Non c’è volontà di «entrare in conflitto» con Israele, ma allo stesso tempo lo Stato ebraico «non ha giustificazioni» per condurre «interventi esterni» sul suolo siriano «dopo il ritiro delle forze iraniane». Mohammad al-Jolani prosegue la sua strategia diplomatica dopo aver assunto il controllo della Siria, spodestando il regime di Bashar al-Assad.
Il leader di Hayat Tahrir al-Sham (HTS) ha dichiarato che gli obiettivi del suo gruppo sono «chiari»: «ricostruire e sviluppare» la Siria dopo «la distruzione sistematica» attuata dal regime. Di questi temi, il capo dei ribelli jihadisti ha discusso anche con interlocutori occidentali.

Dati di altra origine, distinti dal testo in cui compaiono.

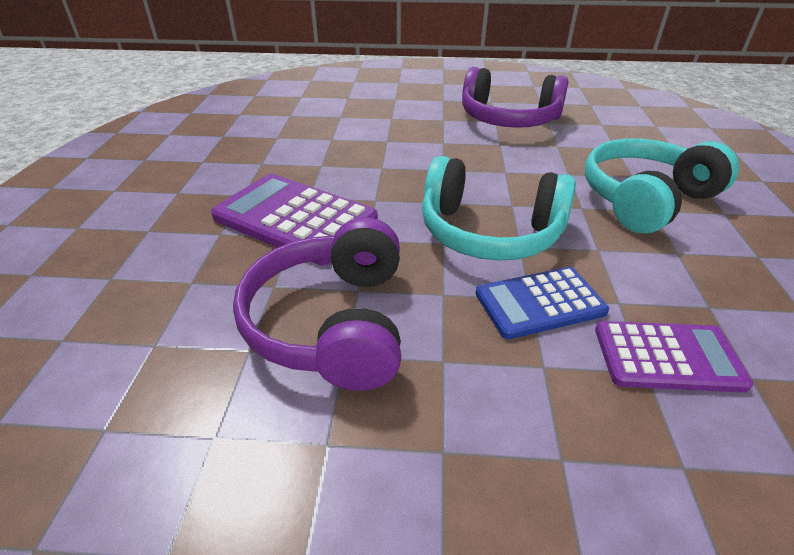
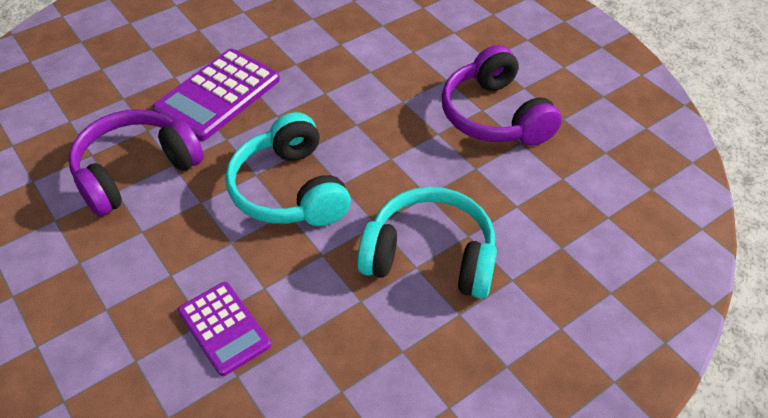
camera: 50 degrees right, 10 degrees up
(295, 219) = (218, 95): purple calculator -> purple calculator turned 135 degrees counterclockwise
(539, 303) = (229, 249): blue calculator -> none

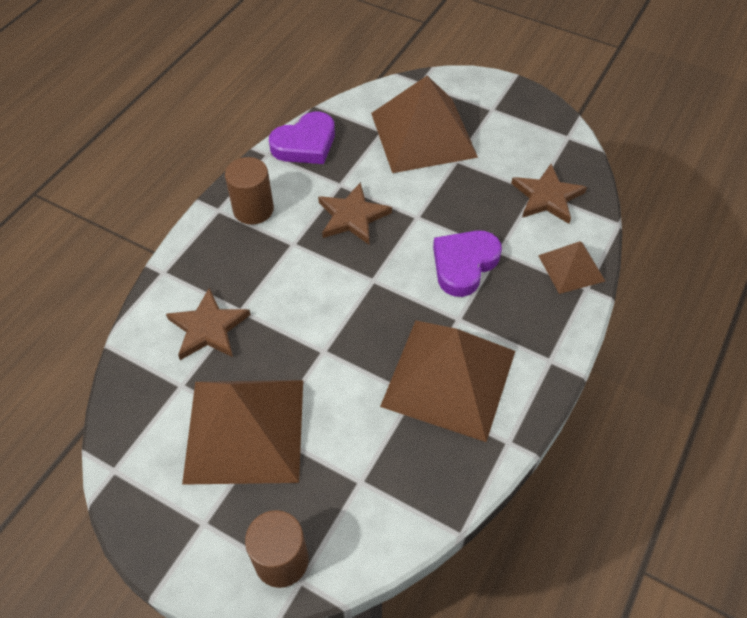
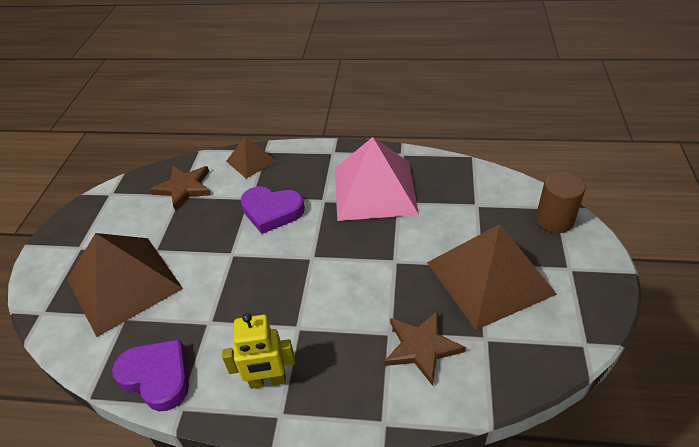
camera: 110 degrees left, 10 degrees down
(253, 209) = (268, 381): brown cylinder -> yellow robot
(352, 216) = (248, 296): brown star -> none
(449, 378) = (374, 190): brown pyramid -> pink pyramid

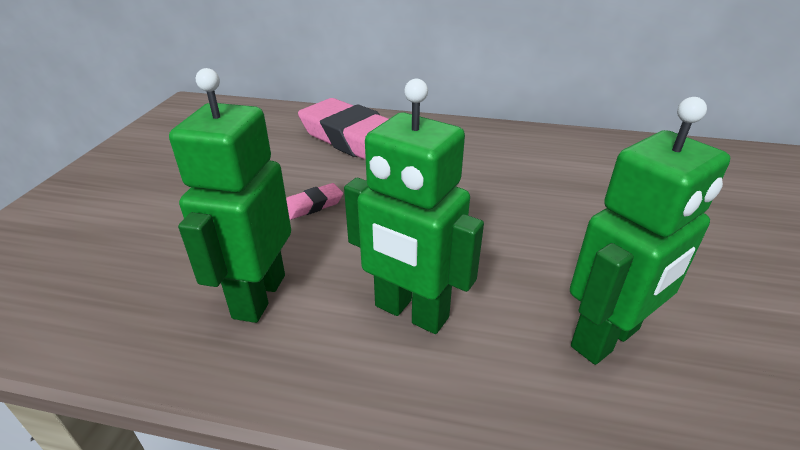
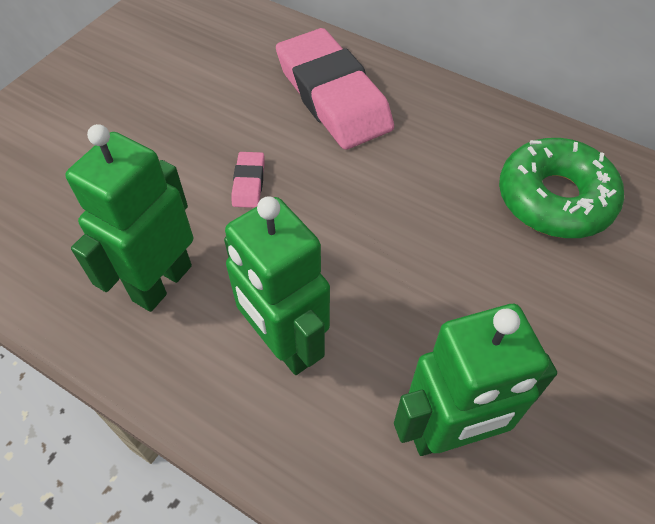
camera: 20 degrees right, 20 degrees up
(312, 205) = (248, 183): pink eraser -> pink eraser turned 75 degrees counterclockwise
(566, 165) = (554, 199): none -> green donut

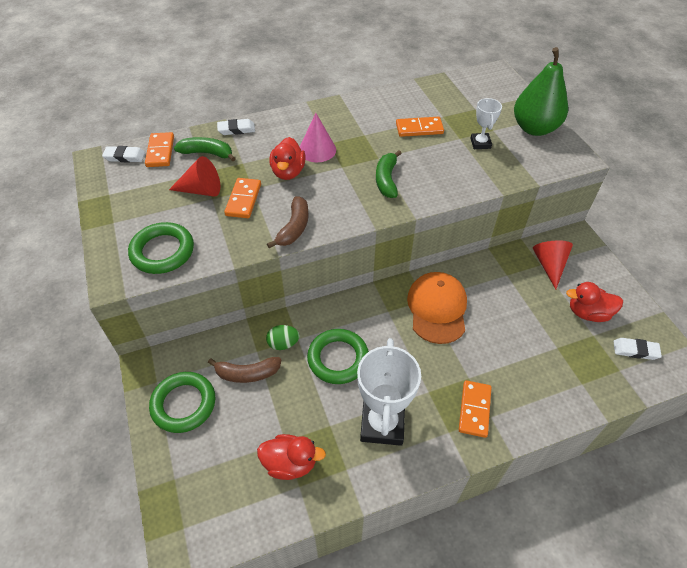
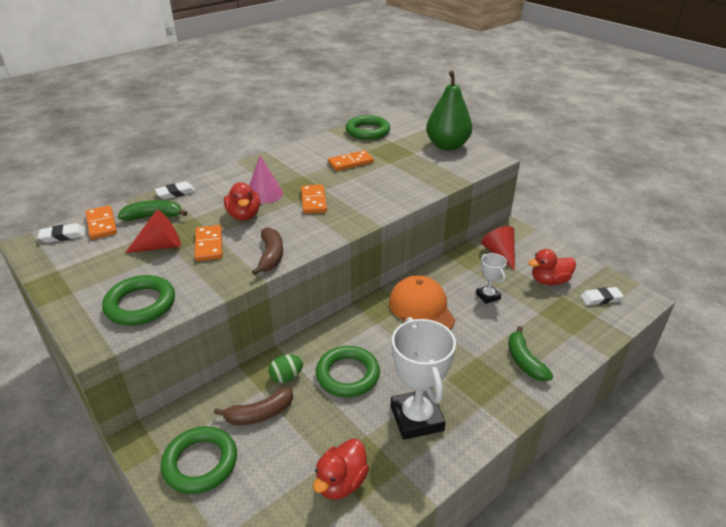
camera: 20 degrees left, 15 degrees down
(290, 463) = (341, 482): red duck -> red duck turned 135 degrees clockwise
(386, 180) = (340, 203): green banana -> green banana (524, 361)
(455, 89) = (367, 131): none -> green ring
(474, 409) = (494, 381): orange domino -> orange domino (313, 201)
(480, 143) = (408, 163): white trophy -> white trophy (488, 296)

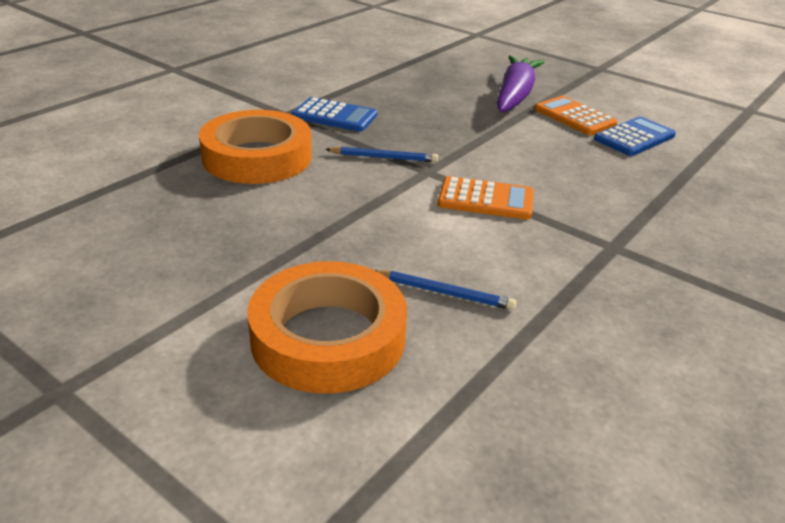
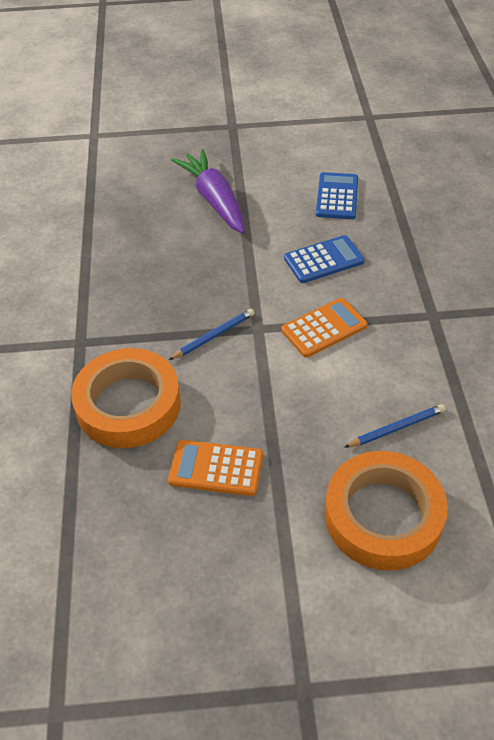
camera: 40 degrees left, 15 degrees up
(334, 116) = (120, 316): blue calculator -> blue calculator (324, 260)
(574, 117) = (279, 198): orange calculator -> orange calculator (216, 468)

Per la prima volta anche gli Stati Uniti, per bocca del Segretario generale Antony Blinken, ufficializzano «contatti diretti» con la nuova leadership siriana nonostante Hts sia stata designata come organizzazione terroristica straniera dal Dipartimento di Stato americano nel 2018. Questo comporta severe sanzioni, tra cui il divieto di fornire qualsiasi «supporto materiale» al gruppo o ai suoi membri, anche se non impedisce i colloqui. «Il nostro messaggio al popolo siriano è questo: Vogliamo che abbiano successo e siamo pronti ad aiutarli a farlo», dichiara ancora Blinken. Allo stesso tempo al-Jolani tende la manco anche a Russia e Iran.
«Non abbiamo alcuna ostilità» verso Mosca o Teheran, spiega. Immagini satellitari però mostrano l’inizio di un ritiro, almeno parziale, delle truppe russe dal Paese con aerei cargo atterrati in un aeroporto militare russo in Siria intenti a caricare attrezzature pesanti, insieme ad elicotteri smantellati e preparati per il trasporto. Di Siria parla anche Giorgia Meloni. La presidente del Consiglio, al termine di un colloquio con il primo ministro libanese Najib Mikati, sottolineando la necessità di «preservarne l’unità e l’integrità territoriale e l’importanza di assicurare l’inclusività e la protezione delle minoranze».
Per quanto riguarda il fronte del conflitto nella Striscia di Gaza invece Hamas apre alla possibilità di una tregua che potrebbe arrivare entro la fine dell’anno o comunque prima dell’insediamento alla Casa Bianca di Donald Trump qualora il tycoon riesca «a impedire al primo ministro israeliano Benjamin Netanyahu di ostacolare» i colloqui in corso. Secondo un funzionario del gruppo palestinese citato dai media sauditi infatti i progressi nei negoziati sono «tangibili» ed esiste una «grande opportunità» che si possa arrivare «ad un accordo con Israele per il cessate il fuoco e lo scambio di prigionieri». Fra questi comunque lo Stato ebraico non intendere liberare il popolare leader di Fatah, Marwan Barghouti. L’uomo sta scontando cinque ergastoli in una prigione israeliana per aver preso parte alla pianificazione di tre attacchi terroristici in cui morirono cinque israeliani durante la Seconda Intifada. E per la prima volta dopo la cacciata dalla Siria di Bashar al-Assad prende la parola anche il leader di Hezbollah, Naim Qassem. Il successore di Hassan Nasrallah ribadisce che il sostegno a Gaza è «un dovere verso l’intera nazione araba» e «la Resistenza continuerà», anche «per diversi anni, se necessario».